My phone buzzed this week. It buzzes every few minutes. Yes, it’s annoying. Yes, I’m addicted to that sound. Yes, I’m working on that.
But back to the buzz.
“Leslie, did you say you would chair XYZ committee?”
Crap. Chair a committee?
That sounds like a Leslie I once knew. Back when I had two kids, not three. Back when I was getting eight hours of sleep each night, not four. Back when I had an 8-5 job, not a “this business never stops” gig.
“Gosh, I would love to help, but I am definitely not going to be the chair,” I responded without a twinge of guilt.
There was a time that question would have made me anxious. I would ponder her words and feel badly about telling her no. Then I would end up being the chair of XYZ committee and would dread every moment of it.
I simply wouldn’t want to let her down.
Because that’s the right thing to do, right? We’re supposed to give our time and help others and volunteer at school, at church, in our community, for the neighborhood BBQ and the 20-year class reunion.
And it goes deeper than that.
We’re supposed to sign our kids up for every activity so they aren’t behind the other kids. We’re supposed to say “yes” to every coffee get together so we have lots of friends. We’re supposed to do all the things all the time because society says so.
Friends, I ditched the “supposed to” guilt a few years ago and haven’t looked back. And you know what? It feels pretty dang amazing.
All I am supposed to do right now is take care of my growing family and love them hard. Sometimes that means I am able to bake a casserole at dinner and even read a book or two before bed.

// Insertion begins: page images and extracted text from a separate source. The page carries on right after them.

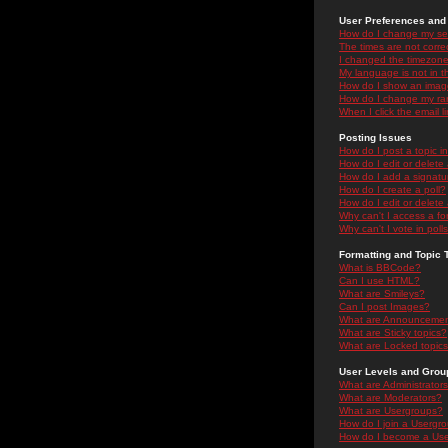
User Preferences and 
How do I change my se
The times are not correc
I changed the timezone 
My language is not in the
How do I show an ima
How do I change my ra
When I click the email li
Posting Issues
How do I post a topic i
How do I edit or delete
How do I add a signatu
How do I create a poll?
How do I edit or delete 
Why can't I access a f
Why can't I vote in poll
Formatting and Topic 
What is BBCode?
Can I use HTML?
What are Smileys?
Can I post Images?
What are Announceme
What are Sticky topics?
What are Locked topic
User Levels and Grou
What are Administrator
What are Moderators?
What are Usergroups?
How do I join a Usergr
How do I become a Use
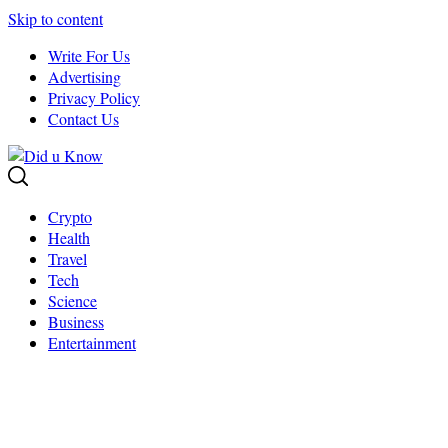
Skip to content
Write For Us
Advertising
Privacy Policy
Contact Us
Crypto
Health
Travel
Tech
Science
Business
Entertainment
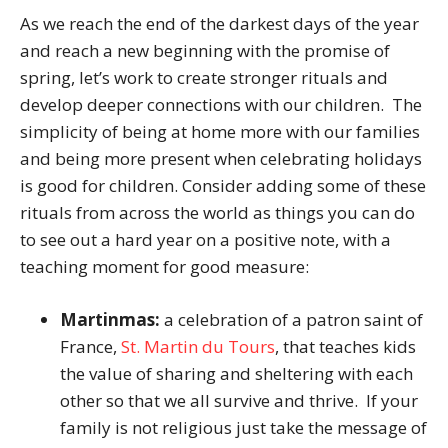
As we reach the end of the darkest days of the year
and reach a new beginning with the promise of
spring, let’s work to create stronger rituals and
develop deeper connections with our children. The
simplicity of being at home more with our families
and being more present when celebrating holidays
is good for children. Consider adding some of these
rituals from across the world as things you can do
to see out a hard year on a positive note, with a
teaching moment for good measure:
Martinmas:
a celebration of a patron saint of
France,
St. Martin du Tours
, that teaches kids
the value of sharing and sheltering with each
other so that we all survive and thrive. If your
family is not religious just take the message of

Sometimes that means I throw a peanut butter and jelly sandwich on a plate so I can focus on something else I’m supposed to do.

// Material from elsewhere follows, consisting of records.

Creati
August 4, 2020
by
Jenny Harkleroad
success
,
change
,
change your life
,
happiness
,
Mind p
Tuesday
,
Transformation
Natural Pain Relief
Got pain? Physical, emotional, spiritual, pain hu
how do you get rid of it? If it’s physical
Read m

I work hard each day because I want to grow my business and I have to pay bills (for those kids I love so hard). And sometimes that means I’m up late at night finishing work. Or sometimes I’m up late at night watching a Netflix marathon with my guy.
Because he’s another “supposed to” that I don’t want to miss, you know?
In this season of life, all I can do each day is all I can do.
Is the baby fed? Do my girls have shoes to fit their growing feet? Did anyone change the cat’s dang litter box? Am I ever going to sleep again?
And in the moments between the chaos, I need to spend a little more time on me (I’ve got to use that gym membership I pay for each month) and a lot more time with God. And that’s it. That’s all I can do right now, which is all I’m supposed to do.
I’ve let go of the “supposed to” guilt. And now when my phone buzzes with another text message request, I can simply say, “no thanks” with no regrets.
Try it, friends. Figure out what you must do each day and let the rest go. There will be another season in your life when you can say “yes” a bit more often. But if that season isn’t now, if you too are in the “I’m not sleeping and I’m lucky to have clean underwear” stage of life, please learn to say no to all those “supposed to” requests and figure out what you really need each day to fill that bucket of yours.
Your time is too valuable for anything else.